**READING PASSAGE:**
+--

California lawmakers passed a bill on Tuesday that would empower school personnel and co-workers to petition a court to temporarily take away firearms in the possession of someone they believe to be a danger to themselves or others.

The bill expands an existing gun-confiscation law, which currently restricts those who can petition the court for a gun violence restraining order to roommates, law enforcement, and immediate family members of the the individual in question.

The bill, which passed 25–12, now requires Governor Jerry Brown’s signature, which is not guaranteed, as he vetoed a similar proposal in 2016.

“This is about getting guns out of the hands of the wrong people,” Democratic assemblyman Phil Ting of San Francisco, who introduced the bill, told the San Francisco Chronicle.

Under current law, if a gun owner is reported to the court as a potential danger, his guns are confiscated for 21 days, pending a hearing to determine if the confiscation should be extended for one year.

Some gun-rights advocates and pro–Second Amendment lawmakers consider the measure as an infringement on constitutional guarantees.

“I view this as another attack on our Second Amendment rights,” said Republican state senator Jim Nielsen of Tehama County.

+--

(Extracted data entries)
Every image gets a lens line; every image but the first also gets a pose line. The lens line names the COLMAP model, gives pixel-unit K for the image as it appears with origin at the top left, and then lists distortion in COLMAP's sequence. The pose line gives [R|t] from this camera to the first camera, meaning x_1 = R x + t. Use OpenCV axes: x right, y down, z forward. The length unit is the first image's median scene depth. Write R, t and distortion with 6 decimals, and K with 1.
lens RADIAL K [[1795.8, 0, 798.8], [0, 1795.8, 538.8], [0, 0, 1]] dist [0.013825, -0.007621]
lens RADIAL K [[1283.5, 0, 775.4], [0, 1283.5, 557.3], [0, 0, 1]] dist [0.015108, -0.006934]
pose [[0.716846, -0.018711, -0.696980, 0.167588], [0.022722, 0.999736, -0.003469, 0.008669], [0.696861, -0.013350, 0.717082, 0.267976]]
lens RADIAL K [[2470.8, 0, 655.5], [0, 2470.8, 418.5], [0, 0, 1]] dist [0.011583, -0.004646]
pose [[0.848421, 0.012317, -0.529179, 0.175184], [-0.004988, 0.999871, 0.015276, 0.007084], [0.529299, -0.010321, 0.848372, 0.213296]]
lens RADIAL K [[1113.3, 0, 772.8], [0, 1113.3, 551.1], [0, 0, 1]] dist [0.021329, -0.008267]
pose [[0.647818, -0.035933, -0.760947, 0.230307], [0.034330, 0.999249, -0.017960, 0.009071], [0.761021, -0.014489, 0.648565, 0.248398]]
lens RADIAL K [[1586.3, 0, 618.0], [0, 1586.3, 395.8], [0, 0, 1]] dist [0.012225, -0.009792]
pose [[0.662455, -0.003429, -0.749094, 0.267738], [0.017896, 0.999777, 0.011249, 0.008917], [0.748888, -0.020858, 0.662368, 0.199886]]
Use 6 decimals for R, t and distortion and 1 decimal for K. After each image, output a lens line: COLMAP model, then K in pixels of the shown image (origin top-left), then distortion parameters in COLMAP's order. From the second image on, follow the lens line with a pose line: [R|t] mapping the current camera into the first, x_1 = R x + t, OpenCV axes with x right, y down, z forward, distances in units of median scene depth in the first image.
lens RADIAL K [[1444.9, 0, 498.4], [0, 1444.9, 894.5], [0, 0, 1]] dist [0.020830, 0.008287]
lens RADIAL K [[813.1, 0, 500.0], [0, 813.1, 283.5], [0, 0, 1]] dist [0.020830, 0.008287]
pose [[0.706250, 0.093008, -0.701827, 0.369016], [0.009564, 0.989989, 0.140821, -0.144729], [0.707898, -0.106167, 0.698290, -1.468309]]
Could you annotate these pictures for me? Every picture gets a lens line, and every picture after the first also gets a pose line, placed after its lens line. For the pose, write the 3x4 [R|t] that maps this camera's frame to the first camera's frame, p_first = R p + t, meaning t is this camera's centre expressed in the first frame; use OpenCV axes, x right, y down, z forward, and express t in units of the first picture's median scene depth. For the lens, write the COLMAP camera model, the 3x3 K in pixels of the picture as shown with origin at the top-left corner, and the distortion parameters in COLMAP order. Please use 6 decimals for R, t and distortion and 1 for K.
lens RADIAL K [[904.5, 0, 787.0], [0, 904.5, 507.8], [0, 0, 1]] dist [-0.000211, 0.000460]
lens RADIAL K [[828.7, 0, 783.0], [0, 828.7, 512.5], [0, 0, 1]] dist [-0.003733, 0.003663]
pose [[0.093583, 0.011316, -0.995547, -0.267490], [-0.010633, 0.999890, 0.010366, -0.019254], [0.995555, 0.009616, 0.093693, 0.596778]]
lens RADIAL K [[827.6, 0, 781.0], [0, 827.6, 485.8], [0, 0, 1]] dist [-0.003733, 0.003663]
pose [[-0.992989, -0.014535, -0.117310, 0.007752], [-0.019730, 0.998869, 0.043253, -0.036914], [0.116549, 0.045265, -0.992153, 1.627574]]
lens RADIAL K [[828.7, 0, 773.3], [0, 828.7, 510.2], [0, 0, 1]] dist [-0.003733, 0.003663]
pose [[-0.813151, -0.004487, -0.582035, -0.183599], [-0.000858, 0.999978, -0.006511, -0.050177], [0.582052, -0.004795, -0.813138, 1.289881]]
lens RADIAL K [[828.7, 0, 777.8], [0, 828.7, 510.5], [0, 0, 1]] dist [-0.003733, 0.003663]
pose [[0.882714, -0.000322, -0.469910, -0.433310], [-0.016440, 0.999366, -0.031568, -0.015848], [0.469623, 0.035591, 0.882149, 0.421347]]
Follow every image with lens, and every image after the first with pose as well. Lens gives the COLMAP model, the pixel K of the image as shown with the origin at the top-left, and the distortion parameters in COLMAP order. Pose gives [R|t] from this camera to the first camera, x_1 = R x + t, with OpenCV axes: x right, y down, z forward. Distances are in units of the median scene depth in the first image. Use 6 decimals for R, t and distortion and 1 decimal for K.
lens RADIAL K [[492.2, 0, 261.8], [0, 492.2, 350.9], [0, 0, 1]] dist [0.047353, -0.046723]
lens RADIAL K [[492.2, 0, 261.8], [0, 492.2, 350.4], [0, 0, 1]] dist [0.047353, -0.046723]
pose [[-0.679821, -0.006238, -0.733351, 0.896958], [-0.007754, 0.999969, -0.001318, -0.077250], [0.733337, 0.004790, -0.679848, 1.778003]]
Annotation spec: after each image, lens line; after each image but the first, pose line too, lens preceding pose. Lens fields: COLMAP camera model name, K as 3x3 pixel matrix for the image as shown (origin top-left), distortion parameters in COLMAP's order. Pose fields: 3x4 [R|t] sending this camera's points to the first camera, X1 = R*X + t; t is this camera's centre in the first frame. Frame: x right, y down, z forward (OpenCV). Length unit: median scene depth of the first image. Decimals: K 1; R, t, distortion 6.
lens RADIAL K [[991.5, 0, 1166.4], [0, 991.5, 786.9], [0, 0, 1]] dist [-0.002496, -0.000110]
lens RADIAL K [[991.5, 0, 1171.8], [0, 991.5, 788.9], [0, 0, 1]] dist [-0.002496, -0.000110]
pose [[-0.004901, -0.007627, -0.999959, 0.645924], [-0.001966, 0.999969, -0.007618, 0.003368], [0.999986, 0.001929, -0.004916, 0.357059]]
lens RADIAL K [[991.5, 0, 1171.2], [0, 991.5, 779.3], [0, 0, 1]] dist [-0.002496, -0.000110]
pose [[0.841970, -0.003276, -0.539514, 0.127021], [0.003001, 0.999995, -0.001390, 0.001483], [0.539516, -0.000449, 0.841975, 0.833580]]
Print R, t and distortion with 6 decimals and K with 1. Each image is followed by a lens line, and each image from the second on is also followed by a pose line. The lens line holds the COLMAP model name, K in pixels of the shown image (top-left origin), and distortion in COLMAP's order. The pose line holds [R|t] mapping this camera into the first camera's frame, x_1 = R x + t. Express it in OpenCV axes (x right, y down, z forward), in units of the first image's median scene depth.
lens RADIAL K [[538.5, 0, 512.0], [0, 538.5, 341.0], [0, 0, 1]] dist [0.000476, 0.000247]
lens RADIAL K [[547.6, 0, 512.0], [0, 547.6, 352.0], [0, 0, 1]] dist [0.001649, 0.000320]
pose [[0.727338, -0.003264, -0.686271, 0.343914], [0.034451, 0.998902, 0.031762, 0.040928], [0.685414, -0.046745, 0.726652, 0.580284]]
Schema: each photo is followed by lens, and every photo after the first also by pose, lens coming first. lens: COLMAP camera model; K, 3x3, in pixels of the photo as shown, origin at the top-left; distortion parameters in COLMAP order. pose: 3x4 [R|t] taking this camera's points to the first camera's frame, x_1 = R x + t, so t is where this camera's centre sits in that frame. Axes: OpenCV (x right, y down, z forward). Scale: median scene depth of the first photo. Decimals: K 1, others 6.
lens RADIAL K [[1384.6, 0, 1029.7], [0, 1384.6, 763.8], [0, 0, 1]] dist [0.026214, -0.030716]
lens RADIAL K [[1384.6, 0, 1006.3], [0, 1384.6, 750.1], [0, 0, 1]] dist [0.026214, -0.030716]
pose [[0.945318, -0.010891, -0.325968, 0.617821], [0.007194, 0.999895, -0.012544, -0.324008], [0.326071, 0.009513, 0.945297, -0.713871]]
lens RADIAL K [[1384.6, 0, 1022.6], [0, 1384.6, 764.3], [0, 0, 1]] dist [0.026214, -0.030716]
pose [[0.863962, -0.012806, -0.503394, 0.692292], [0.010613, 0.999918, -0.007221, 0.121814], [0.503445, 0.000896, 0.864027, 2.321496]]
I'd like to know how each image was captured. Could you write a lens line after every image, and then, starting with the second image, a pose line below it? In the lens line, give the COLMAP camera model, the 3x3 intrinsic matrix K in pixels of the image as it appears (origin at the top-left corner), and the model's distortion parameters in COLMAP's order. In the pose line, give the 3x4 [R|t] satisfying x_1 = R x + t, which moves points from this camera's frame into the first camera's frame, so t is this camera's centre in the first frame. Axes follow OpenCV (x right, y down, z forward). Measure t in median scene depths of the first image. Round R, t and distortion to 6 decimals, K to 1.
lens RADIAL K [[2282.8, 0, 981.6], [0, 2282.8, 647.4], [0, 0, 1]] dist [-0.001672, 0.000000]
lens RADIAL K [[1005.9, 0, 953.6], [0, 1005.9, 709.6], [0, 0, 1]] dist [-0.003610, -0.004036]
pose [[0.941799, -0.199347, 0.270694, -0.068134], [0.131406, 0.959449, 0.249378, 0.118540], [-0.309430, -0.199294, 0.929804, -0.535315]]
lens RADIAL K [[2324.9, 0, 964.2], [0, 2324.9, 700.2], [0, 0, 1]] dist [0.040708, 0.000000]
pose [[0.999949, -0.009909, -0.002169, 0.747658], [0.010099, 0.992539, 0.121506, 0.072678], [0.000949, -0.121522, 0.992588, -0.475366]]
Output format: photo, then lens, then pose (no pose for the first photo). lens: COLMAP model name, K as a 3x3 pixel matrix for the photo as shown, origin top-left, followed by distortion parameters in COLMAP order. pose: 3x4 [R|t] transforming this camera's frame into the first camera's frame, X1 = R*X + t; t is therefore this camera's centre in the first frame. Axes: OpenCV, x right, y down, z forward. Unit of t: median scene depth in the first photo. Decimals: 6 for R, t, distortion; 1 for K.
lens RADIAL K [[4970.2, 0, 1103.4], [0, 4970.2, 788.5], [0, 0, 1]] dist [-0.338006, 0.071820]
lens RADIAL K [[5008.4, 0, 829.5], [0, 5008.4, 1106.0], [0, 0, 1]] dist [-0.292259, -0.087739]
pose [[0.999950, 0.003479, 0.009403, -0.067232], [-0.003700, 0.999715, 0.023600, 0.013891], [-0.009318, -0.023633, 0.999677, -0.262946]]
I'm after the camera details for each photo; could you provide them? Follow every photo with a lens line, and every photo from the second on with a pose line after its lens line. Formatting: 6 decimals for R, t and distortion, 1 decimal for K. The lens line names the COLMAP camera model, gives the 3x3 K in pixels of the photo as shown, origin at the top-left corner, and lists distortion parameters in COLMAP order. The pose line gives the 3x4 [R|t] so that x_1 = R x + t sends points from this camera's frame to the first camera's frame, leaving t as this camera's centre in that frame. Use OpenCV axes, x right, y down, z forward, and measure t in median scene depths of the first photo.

+--

**TASK OBJECTIVE:**
In the article on California's gun-confiscation bill, which lawmaker introduced the bill?

**ANSWER TO THIS PROBLEM:**
Democratic assemblyman Phil Ting of San Francisco introduced the bill.